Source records
--- BEGIN ---

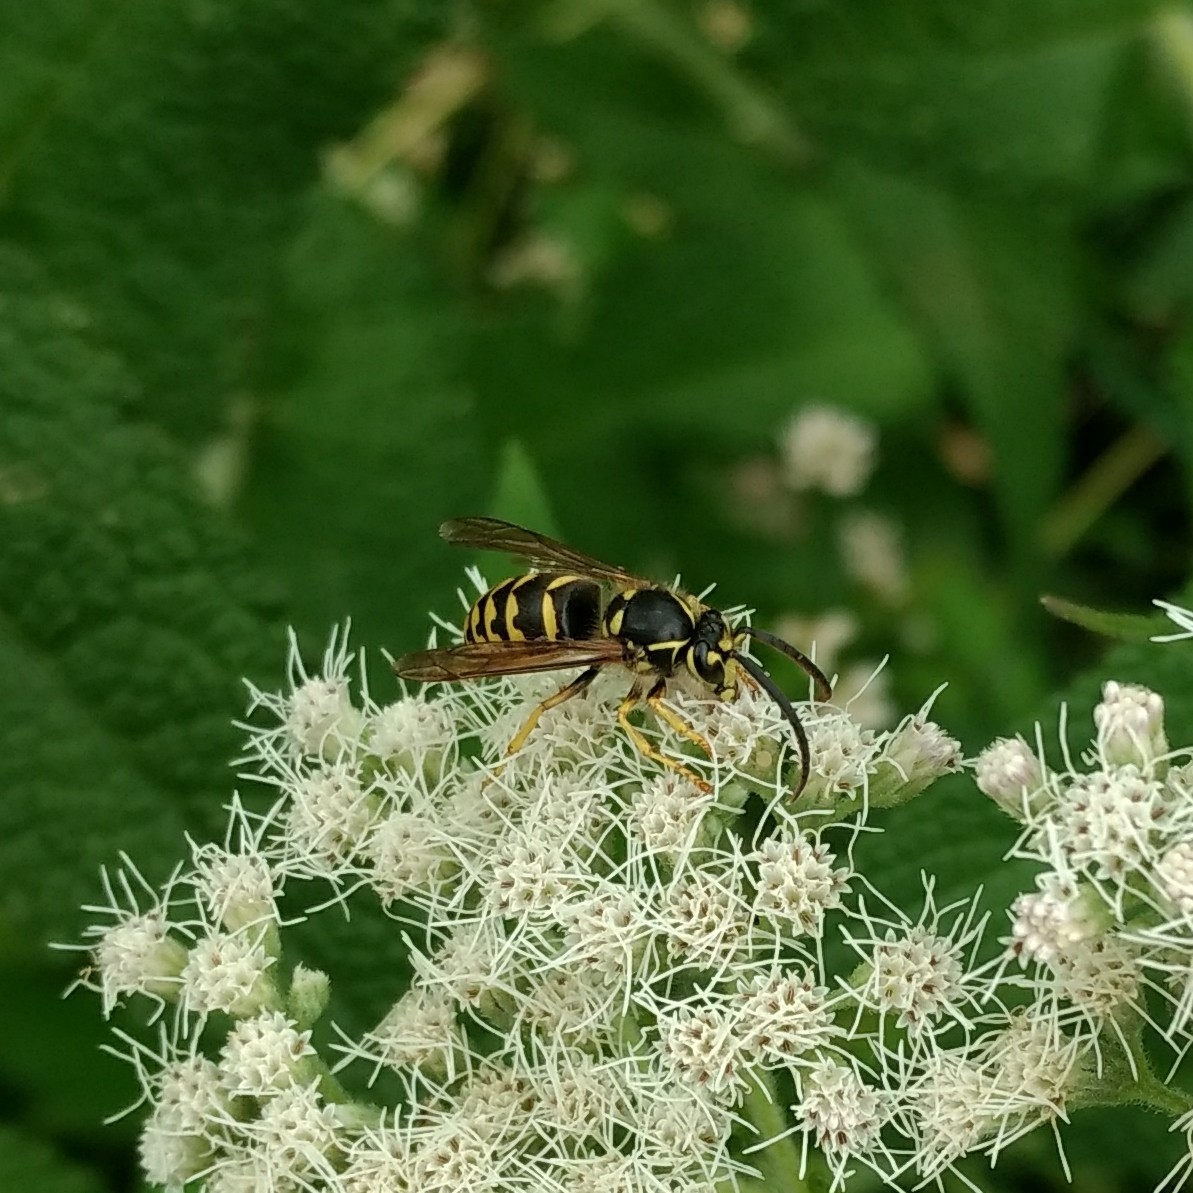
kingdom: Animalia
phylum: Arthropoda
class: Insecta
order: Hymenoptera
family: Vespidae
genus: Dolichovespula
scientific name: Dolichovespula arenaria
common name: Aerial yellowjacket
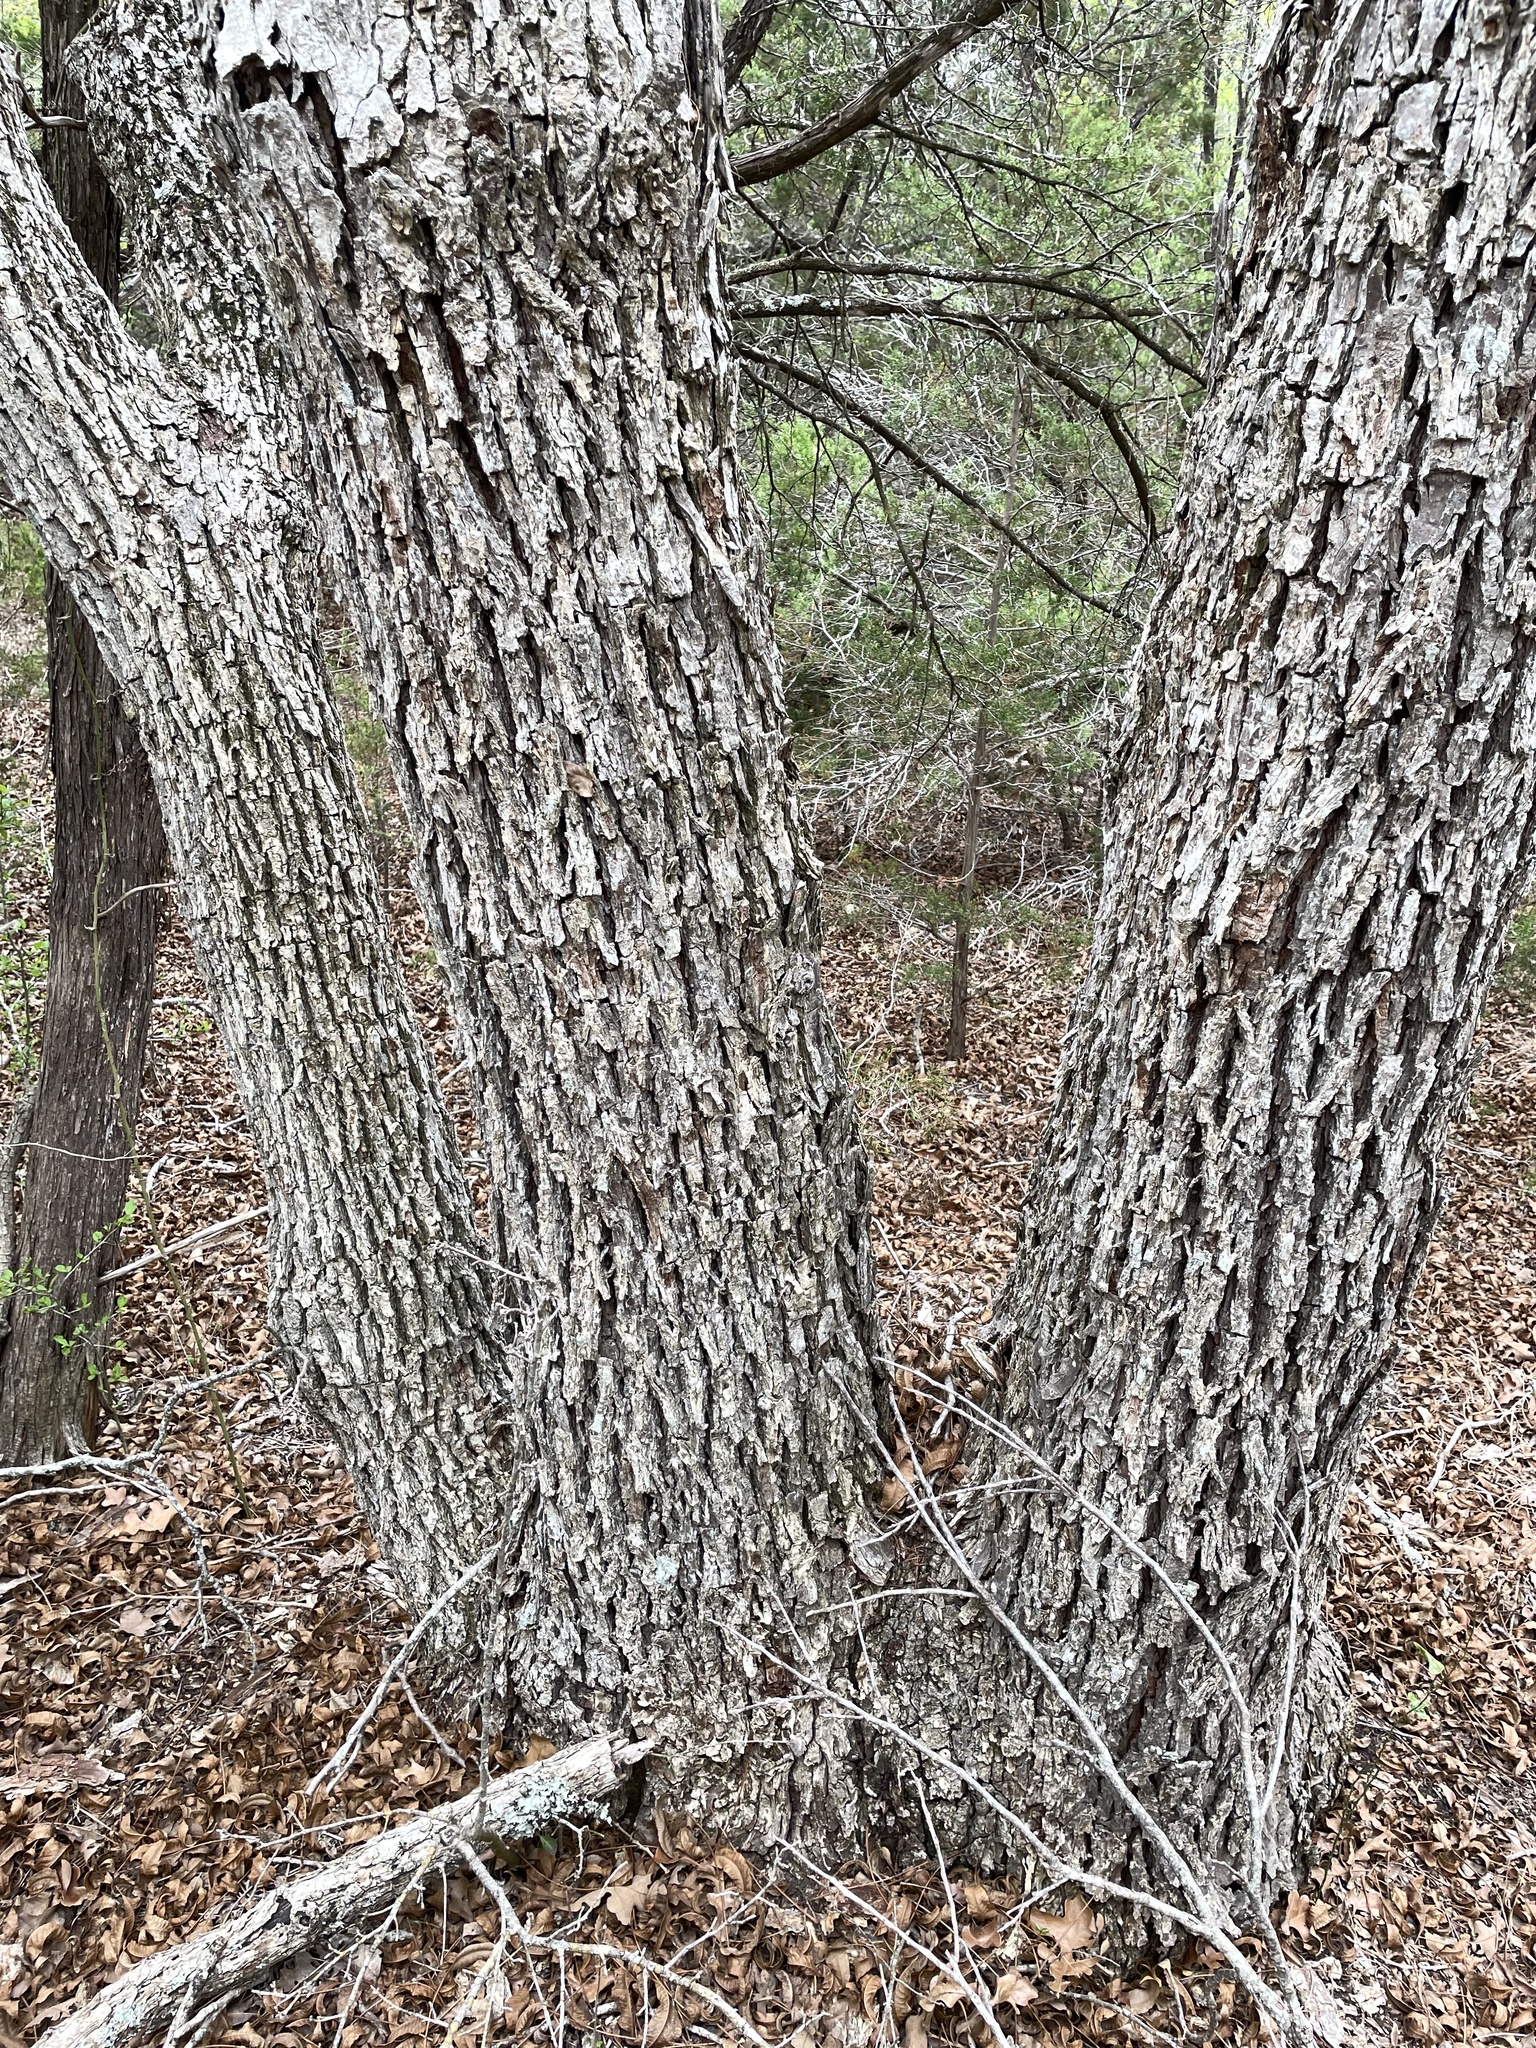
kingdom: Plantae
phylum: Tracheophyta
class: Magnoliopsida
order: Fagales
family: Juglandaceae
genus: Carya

--- END ---
--- BEGIN ---

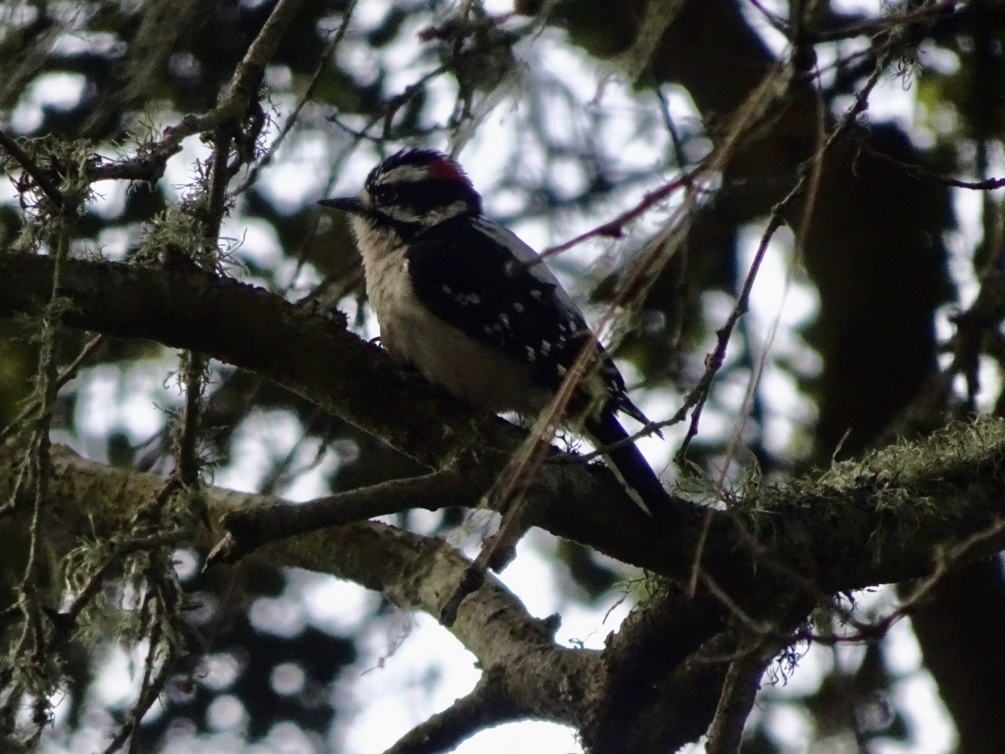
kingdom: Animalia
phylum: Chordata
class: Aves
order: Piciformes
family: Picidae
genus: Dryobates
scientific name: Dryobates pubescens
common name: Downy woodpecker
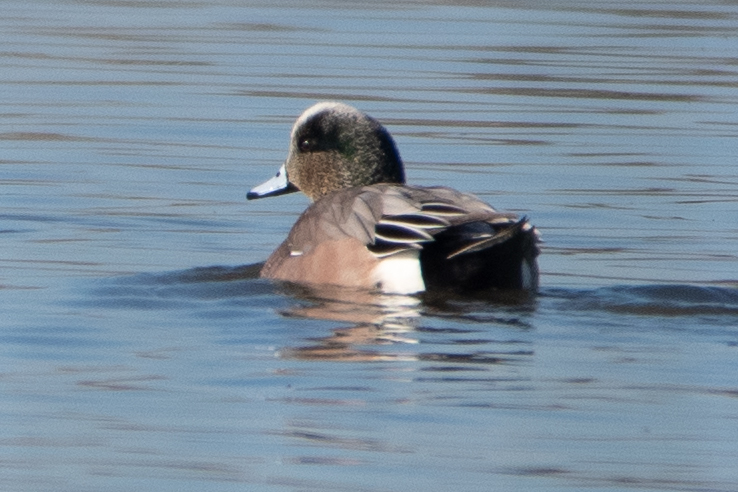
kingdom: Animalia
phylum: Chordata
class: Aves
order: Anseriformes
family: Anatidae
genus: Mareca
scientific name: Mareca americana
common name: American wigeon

--- END ---
--- BEGIN ---

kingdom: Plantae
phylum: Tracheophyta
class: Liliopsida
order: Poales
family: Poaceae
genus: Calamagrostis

--- END ---

WHAT TO WORK ON: Repeat the rows above word for word, beginning with the line that contains "phylum: Arthropoda" and continuing through the line that contains "family: Juglandaceae", including both ends. Leave out the pictures.

TASK SOLUTION:
phylum: Arthropoda
class: Insecta
order: Hymenoptera
family: Vespidae
genus: Dolichovespula
scientific name: Dolichovespula arenaria
common name: Aerial yellowjacket
kingdom: Plantae
phylum: Tracheophyta
class: Magnoliopsida
order: Fagales
family: Juglandaceae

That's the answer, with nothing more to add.